> [PROBLEM DESCRIPTION] Filter the entries down to the lines holding "Table", then copy those lines.
>>
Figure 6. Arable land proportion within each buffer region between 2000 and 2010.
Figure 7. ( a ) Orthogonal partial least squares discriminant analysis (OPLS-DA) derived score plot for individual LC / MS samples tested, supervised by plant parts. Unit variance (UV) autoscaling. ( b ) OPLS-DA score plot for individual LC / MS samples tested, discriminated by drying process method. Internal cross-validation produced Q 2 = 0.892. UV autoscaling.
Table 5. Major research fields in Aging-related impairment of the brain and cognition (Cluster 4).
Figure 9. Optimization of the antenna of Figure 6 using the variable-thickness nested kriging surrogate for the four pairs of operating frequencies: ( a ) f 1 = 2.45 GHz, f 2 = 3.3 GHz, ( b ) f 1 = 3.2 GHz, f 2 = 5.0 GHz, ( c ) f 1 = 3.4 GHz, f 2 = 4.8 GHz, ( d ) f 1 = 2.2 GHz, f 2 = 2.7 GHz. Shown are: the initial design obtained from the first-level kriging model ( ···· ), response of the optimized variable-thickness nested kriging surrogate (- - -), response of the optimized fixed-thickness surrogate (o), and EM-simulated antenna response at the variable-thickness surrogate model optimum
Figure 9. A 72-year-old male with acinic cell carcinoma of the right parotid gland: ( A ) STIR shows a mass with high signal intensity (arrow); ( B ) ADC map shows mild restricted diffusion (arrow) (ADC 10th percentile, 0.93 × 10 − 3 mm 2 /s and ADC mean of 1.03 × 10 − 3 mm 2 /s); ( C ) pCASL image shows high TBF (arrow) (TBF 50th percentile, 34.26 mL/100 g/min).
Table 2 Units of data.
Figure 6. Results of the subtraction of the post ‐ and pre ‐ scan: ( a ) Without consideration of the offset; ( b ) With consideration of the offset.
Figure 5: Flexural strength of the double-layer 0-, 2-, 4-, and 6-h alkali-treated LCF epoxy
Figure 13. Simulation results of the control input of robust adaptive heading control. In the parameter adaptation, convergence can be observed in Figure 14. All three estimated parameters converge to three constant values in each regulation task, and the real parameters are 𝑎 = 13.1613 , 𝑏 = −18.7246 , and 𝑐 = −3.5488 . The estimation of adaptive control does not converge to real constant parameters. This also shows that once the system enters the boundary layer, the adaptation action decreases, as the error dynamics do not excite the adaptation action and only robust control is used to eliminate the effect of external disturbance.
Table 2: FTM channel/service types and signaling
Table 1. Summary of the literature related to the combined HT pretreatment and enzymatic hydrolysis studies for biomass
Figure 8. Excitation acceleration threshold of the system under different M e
<<
> [EXERCISE ANSWER]
Table 5. Major research fields in Aging-related impairment of the brain and cognition (Cluster 4).
Table 2 Units of data.
Table 2: FTM channel/service types and signaling
Table 1. Summary of the literature related to the combined HT pretreatment and enzymatic hydrolysis studies for biomass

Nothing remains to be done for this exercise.